= Gavin Stevens (character) =

Gavin Stevens is a lawyer and the county attorney in Jefferson in Faulkner's fictional Yoknapatawpha County, Mississippi. He was educated at Harvard (Phi Beta Kappa) and Heidelberg universities.

He is shrewd, observant and tolerant of the quirks and foibles of his fellow Southerners. He takes part in the detection and prevention of crime in the county community, and in handling the human passions released by violence in the community.
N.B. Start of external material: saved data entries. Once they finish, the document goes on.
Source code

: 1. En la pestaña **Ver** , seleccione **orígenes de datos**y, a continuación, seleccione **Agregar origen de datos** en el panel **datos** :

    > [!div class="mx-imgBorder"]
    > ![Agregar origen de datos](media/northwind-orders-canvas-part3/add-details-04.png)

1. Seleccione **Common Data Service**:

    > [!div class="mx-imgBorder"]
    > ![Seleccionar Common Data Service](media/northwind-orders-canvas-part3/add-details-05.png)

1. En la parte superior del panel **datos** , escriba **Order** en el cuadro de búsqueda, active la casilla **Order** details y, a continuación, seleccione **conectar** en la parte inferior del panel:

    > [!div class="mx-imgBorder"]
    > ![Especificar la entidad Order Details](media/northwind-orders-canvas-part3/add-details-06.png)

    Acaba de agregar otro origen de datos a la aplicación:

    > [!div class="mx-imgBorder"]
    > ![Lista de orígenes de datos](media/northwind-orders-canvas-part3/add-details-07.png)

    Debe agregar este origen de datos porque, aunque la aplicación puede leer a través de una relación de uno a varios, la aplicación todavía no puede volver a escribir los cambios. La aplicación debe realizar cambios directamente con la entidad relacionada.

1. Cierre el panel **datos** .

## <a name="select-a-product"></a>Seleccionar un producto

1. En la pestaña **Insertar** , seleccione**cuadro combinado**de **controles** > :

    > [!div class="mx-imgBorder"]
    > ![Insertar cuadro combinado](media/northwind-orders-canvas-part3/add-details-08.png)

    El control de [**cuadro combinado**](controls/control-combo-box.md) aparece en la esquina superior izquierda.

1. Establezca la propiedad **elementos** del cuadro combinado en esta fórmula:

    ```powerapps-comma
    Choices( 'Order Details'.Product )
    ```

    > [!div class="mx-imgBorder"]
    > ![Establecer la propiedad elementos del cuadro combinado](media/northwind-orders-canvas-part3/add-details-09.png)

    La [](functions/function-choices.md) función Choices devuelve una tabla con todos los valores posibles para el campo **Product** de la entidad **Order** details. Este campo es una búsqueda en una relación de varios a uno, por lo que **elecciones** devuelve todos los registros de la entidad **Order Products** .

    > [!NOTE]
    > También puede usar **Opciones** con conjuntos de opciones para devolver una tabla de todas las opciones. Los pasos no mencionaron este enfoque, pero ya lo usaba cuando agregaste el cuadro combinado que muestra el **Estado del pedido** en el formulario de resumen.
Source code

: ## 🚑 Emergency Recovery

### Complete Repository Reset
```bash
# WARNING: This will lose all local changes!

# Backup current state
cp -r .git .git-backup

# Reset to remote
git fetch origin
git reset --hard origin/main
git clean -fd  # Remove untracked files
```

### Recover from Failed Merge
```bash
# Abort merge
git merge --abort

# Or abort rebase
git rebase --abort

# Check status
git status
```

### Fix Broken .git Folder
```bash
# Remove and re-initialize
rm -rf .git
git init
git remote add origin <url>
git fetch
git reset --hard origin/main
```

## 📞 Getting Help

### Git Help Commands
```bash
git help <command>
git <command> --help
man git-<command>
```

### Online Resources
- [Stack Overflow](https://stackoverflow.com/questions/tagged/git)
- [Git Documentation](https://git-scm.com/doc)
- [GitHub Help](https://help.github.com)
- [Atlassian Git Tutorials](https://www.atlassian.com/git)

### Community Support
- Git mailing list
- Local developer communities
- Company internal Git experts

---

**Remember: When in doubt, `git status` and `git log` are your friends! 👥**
The stories are mostly narrated by his nephew Charles (Chick) Mallison, who calls him Uncle Gavin. His best friend is Vladimir Kyrilytch "V. K." Ratliff (a.k.a. Suratt).

He is described as heroic, idealistic, tireless, and meddlesome. He finally marries the Widow Harris, the sweetheart of his youth.

Gowan Stevens is related; he is described as Gavin's cousin in The Town and Gavin's nephew in Requiem for a Nun.

== Novels with Gavin Stevens ==
- Sanctuary (1931)
- Light in August (1932)
- Go Down, Moses (1942)
- Intruder in the Dust (1948)
- Requiem for a Nun (1951)
- The Town (1957) in which he narrates Chapters 2,5,8,13,15,17,20,22
- The Mansion (novel) (1959)

== Short stories with Gavin Stevens ==

All the stories listed here were included in the volume Knight's Gambit (1949):

- Smoke (1932)
- Monk (1937)
- Hand Upon the Waters (1939)
- Tomorrow (1940)
- An Error in Chemistry (1946)
- Knight's Gambit (1949)

== Film adaptations with Gavin Stevens ==
The character appears in Intruder in the Dust, the film. David Brian plays the character.

In the 1961 film Sanctuary, adapted from the original novel and its sequel, he is known as Ira Bobbitt and is played by Harry Townes. Gene Phillips of Loyola University of Chicago wrote that the name was likely altered to avoid confusion with Gowan.